A mitad de trepada sintió que algo se clavaba en su espalda... luego en su brazo. Eran flechas, sus puntas bañadas en aceite ungido. Sus manos ya no aguantaron más el peso de su cuerpo y cayó al vacío. Cuando pudo abrir sus ojos, lo último que vio fue la espada que empuñada en las manos de aquel hombre, blandió con fuerza hasta quebrar su garganta, y ya no sintió nada, cuando oscuridad la arropó por completo.
—Pues llegó tarde... siempre a destiempo. Solo es un pusilánime, un cobarde.
—Si, tienes razón. Llegó tarde a Harz... solo porque te estaba buscando en el sur del Imperio. Le llegaron rumores de que te habías unido a Ardo y Pelagio en la batalla contra los humanos.
—Si, ahora recuerdo. Yo misma destruí aquella misiva que traía el mensajero, anunciando la victoria y alertando sobre mi. Me habían descubierto... ¡Ese bastardo de Edmund! Espera. Ardith... ¡Ardith! Acaso...
—Sí, fue convertida.
—Entonces... la profecía...— Leila abrió sus ojos enormes, fijos en Mideia.
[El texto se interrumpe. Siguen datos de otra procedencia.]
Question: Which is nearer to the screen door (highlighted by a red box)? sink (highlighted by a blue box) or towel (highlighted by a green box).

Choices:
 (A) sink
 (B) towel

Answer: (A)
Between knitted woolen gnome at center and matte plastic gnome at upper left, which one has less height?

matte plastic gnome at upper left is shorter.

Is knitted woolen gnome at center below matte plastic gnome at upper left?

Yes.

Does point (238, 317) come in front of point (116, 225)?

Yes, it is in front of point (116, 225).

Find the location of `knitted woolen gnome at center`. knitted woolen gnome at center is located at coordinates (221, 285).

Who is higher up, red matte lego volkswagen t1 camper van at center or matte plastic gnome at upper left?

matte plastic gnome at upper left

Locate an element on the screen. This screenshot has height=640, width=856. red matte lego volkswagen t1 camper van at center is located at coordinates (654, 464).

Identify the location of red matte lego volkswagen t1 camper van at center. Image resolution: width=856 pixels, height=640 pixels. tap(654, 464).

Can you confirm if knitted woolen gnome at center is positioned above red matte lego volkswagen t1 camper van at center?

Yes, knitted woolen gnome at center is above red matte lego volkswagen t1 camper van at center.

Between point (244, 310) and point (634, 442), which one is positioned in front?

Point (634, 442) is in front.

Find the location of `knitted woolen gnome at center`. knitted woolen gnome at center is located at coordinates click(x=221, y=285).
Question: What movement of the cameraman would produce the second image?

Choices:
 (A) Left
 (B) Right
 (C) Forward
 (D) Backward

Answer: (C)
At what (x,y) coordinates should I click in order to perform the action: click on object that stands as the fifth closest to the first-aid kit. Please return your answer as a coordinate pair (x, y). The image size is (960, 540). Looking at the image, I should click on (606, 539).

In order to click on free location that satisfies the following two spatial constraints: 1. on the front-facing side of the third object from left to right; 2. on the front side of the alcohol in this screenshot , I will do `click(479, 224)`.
—Tranquila, cumpliste tu parte— la pitonisa colocó la mano en el hombro de Leila.
—¿Qué pasó con ella? ¿Vive aún en Harz?
—Mejor vamos primero a que te asees y te pongas presentable. Los reyes ansían conocerte... total, tenemos tiempo de más para ponerte al corriente. Mientras, yo te puedo ayudar en el baño, ¿te parece?— Los ojos de la pelirroja desbordaban lujuria.
—Nada me llenaría más de gusto que volver a bañarme contigo—. Leila asintió, para luego avanzar de manos fuera de las mazmorras.